■ **AIM 1**
Update the stretch of the CN rail strike report from "CN said on Dec." through "before the strike.", putting "Across the network" in place of "Network-wide".
■ **AIM 2**
Answer these questions from the CN rail strike report:
(a) About how many Teamsters members took part in the strike?
(b) On what date did the walkout end?
(c) What was the dwell time at CN's largest yard before the strike?
■ **AIM 3**
Resume the CN rail strike report after its final sentence.

CN said on Dec. 3 that it expects adjusted earnings per share (EPS) growth in the low-to-mid single range for 2019. In October, the company had projected a high-single-digit growth on the 2018’s C$5.50 EPS. (A Canadian dollar equals US$0.75.)
CN estimated that the strike by about 3,200 Teamsters members cost C$0.15 per share. The walkout, which ended on Nov. 26, saw CN’s rail network capacity plunge by 90%.
Weekly performance figures, also released on Dec. 3, shows the extent of the strike’s impact. Revenue-ton-miles fell by nearly 36% compared to a year earlier.
At CN’s largest yard, near Toronto, dwell times reached 84.4 hours – compared with 25.3 prior to the strike. Network-wide, performance plummeted to 136 car miles per day – compared to 208 before the strike.
Nevertheless, CEO JJ Ruest said CN’s “recovery plan is delivering results.”

■ **RECORD EXTRACTS**
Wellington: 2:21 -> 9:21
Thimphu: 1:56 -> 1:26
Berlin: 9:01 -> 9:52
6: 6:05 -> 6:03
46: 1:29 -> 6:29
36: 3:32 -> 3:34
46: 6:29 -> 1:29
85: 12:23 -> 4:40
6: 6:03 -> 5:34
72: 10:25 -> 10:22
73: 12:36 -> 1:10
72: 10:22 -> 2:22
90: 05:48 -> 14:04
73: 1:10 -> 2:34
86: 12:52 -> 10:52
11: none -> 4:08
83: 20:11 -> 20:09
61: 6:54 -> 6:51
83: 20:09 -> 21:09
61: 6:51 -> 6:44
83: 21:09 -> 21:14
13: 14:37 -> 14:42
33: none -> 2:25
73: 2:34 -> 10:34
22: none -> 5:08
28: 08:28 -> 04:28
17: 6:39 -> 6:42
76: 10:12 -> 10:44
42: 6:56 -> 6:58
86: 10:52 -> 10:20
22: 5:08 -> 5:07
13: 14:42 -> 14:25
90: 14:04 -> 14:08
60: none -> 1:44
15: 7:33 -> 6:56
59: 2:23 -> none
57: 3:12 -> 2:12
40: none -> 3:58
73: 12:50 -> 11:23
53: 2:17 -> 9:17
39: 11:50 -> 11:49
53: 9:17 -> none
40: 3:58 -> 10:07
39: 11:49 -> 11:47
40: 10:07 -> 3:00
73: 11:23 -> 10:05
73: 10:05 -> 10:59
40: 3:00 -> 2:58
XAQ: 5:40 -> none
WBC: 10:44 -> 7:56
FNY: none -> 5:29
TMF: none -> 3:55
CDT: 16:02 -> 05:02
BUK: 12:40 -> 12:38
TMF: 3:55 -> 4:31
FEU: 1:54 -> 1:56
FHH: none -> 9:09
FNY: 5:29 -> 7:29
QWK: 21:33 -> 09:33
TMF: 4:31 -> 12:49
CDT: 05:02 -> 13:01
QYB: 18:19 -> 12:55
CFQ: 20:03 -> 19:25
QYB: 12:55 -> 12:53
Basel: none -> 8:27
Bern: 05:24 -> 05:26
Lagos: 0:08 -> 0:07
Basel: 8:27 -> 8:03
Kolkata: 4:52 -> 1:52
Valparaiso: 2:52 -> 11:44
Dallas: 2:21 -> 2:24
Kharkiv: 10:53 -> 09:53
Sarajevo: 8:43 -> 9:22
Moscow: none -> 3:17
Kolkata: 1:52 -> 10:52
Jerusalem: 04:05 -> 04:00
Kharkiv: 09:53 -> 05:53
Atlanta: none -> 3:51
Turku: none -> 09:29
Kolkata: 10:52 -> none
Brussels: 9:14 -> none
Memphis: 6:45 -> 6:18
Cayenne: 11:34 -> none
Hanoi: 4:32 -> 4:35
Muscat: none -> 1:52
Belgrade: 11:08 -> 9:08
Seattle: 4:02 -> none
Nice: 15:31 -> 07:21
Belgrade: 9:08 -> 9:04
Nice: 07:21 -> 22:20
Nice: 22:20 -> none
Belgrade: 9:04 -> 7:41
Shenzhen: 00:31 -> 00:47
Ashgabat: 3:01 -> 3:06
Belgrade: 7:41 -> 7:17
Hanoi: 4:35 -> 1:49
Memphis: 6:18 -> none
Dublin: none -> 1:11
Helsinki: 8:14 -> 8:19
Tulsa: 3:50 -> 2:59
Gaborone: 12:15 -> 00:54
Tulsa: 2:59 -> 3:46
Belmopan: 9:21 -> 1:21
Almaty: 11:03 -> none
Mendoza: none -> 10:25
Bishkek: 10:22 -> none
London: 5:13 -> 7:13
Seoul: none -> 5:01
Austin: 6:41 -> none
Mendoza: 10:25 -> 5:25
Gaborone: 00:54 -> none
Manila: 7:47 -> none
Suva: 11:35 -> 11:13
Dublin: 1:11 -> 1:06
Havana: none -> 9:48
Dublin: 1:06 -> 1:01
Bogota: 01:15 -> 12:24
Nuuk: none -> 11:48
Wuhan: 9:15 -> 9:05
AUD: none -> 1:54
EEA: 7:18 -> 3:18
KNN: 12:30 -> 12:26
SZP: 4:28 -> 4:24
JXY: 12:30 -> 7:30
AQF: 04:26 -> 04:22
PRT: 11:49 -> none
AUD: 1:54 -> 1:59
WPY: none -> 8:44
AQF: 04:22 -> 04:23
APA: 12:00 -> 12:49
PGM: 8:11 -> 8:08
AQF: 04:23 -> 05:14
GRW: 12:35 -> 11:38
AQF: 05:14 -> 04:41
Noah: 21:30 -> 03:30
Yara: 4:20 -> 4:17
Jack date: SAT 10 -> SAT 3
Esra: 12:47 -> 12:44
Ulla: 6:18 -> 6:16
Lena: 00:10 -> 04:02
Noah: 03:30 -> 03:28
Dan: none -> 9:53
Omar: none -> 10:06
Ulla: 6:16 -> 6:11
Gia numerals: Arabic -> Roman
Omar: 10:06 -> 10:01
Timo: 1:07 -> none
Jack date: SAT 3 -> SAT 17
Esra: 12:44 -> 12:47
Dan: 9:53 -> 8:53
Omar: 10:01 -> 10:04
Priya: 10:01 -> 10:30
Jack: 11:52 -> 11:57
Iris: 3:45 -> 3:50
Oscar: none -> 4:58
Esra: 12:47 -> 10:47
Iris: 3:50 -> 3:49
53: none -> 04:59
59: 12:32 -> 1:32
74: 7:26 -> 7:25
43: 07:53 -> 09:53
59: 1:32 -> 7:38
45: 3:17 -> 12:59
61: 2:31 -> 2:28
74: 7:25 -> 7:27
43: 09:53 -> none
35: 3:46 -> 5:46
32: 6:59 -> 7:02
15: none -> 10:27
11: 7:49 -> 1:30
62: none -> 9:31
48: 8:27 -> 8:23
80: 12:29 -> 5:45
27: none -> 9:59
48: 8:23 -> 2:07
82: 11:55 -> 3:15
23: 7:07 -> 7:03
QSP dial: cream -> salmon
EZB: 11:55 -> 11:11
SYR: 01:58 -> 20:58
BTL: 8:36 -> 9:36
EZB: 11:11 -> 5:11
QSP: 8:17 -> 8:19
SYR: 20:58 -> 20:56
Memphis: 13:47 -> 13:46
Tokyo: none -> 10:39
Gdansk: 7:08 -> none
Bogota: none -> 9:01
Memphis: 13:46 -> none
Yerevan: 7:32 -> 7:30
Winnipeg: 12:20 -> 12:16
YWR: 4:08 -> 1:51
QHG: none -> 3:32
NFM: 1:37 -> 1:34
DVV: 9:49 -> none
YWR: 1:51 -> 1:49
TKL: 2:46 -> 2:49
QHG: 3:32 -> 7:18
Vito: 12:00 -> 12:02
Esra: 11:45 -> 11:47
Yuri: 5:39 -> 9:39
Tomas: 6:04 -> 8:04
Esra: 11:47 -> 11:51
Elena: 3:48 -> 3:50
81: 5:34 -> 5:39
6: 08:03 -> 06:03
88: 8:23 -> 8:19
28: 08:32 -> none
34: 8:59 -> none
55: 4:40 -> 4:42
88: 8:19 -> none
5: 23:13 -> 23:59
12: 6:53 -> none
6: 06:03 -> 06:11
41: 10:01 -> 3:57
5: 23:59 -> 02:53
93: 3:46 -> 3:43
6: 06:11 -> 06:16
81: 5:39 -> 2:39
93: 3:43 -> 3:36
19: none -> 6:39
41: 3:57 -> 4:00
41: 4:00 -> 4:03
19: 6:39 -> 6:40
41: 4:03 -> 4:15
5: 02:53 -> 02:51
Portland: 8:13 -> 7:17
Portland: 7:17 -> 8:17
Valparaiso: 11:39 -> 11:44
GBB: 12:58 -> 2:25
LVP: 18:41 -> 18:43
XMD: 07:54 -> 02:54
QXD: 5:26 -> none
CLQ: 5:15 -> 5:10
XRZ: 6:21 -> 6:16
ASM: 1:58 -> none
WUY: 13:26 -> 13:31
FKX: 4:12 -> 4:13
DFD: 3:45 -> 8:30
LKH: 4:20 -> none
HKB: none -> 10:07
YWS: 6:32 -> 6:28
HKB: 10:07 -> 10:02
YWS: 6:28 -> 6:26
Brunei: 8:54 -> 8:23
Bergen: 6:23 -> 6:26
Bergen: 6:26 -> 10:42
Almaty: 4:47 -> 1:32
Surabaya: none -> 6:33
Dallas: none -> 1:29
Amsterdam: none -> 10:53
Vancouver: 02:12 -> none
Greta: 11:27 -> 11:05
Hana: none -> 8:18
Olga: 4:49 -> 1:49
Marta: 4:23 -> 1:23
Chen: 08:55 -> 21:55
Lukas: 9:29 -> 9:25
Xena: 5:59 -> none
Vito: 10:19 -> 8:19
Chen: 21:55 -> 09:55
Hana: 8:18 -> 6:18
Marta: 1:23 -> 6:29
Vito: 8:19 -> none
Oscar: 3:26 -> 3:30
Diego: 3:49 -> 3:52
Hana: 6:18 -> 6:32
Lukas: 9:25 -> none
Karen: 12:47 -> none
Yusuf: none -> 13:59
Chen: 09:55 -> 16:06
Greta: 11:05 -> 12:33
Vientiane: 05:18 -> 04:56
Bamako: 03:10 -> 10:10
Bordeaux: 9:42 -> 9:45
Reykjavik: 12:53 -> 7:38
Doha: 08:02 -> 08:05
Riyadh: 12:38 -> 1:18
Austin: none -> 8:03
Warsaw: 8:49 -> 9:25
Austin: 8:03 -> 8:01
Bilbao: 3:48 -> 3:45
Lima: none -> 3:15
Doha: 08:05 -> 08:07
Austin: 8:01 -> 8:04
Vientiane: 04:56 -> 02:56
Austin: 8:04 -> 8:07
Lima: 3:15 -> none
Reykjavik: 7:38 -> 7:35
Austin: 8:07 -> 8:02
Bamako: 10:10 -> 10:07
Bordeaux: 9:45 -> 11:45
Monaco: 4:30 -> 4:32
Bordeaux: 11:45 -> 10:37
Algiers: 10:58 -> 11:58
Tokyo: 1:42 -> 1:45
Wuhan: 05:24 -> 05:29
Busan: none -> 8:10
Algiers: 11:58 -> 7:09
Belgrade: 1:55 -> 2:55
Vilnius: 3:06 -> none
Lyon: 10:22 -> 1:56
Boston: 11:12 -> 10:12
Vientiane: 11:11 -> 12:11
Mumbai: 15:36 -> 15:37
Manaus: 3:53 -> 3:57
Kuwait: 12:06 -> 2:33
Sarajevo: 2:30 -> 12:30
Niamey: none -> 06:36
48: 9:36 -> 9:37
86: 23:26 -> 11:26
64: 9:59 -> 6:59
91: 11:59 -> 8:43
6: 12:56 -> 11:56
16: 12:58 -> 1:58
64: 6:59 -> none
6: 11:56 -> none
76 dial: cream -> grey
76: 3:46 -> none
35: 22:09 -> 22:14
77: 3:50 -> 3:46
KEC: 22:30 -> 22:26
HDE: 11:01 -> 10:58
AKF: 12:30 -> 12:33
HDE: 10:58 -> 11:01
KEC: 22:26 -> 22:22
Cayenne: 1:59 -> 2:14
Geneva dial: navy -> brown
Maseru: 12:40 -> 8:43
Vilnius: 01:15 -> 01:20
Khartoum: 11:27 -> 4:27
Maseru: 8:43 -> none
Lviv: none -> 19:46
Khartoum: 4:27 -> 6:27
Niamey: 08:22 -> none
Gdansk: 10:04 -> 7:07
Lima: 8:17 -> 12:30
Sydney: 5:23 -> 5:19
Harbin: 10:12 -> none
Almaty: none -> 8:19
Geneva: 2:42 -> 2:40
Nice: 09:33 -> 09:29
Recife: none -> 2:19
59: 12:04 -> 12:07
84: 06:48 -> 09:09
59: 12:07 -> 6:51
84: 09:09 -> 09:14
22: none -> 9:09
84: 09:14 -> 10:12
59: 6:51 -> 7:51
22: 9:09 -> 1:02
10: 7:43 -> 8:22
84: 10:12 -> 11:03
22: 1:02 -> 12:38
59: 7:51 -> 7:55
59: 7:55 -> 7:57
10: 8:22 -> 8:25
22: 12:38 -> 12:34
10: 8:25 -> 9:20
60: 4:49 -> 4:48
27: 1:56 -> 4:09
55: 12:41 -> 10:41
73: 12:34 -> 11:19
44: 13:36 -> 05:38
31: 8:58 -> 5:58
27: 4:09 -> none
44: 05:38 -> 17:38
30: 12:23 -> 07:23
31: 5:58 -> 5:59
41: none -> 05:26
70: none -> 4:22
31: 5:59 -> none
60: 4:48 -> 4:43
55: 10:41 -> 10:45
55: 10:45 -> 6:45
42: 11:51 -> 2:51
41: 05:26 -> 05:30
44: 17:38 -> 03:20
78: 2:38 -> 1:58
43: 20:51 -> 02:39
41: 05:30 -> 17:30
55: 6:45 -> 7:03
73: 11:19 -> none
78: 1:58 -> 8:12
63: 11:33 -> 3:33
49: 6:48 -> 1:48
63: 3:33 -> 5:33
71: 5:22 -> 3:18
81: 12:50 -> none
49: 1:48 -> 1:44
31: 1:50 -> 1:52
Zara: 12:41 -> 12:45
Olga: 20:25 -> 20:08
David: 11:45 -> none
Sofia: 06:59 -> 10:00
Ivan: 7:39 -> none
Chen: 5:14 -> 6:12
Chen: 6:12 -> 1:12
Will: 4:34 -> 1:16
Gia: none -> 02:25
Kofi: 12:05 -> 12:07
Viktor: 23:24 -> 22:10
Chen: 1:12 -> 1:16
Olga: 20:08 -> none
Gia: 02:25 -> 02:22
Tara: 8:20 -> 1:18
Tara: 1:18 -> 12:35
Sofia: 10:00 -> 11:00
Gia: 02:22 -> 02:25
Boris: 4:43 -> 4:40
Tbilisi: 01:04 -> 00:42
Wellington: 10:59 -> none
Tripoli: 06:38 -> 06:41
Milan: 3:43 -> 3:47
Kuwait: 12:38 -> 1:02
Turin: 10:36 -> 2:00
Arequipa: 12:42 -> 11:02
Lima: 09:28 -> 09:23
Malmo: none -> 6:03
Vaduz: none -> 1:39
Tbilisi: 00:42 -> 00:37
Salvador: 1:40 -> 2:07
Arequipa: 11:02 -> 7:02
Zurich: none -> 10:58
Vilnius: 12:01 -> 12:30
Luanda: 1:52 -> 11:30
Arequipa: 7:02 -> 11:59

■ **RESPONSE 1**
CN said on Dec. 3 that it expects adjusted earnings per share (EPS) growth in the low-to-mid single range for 2019. In October, the company had projected a high-single-digit growth on the 2018’s C$5.50 EPS. (A Canadian dollar equals US$0.75.)
CN estimated that the strike by about 3,200 Teamsters members cost C$0.15 per share. The walkout, which ended on Nov. 26, saw CN’s rail network capacity plunge by 90%.
Weekly performance figures, also released on Dec. 3, shows the extent of the strike’s impact. Revenue-ton-miles fell by nearly 36% compared to a year earlier.
At CN’s largest yard, near Toronto, dwell times reached 84.4 hours – compared with 25.3 prior to the strike. Across the network, performance plummeted to 136 car miles per day – compared to 208 before the strike.

■ **RESPONSE 2**
(a) About 3,200.
(b) Nov. 26.
(c) 25.3 hours.

■ **RESPONSE 3**
“While we expect to take some time and we remain dependent on favorable weather, we are pleased by how things are progressing,” Ruest said in a statement. “Safety is at the heart of everything we are doing as we bring our Canadian operations back online and we have not experienced any significant setbacks at this point.”
CN already had warned of a slower than expected 2019 after it released third-quarter earnings in October, citing lower rail volumes and a slower economy. Prior to the strike, the CN also announced layoffs, citing the slowdown.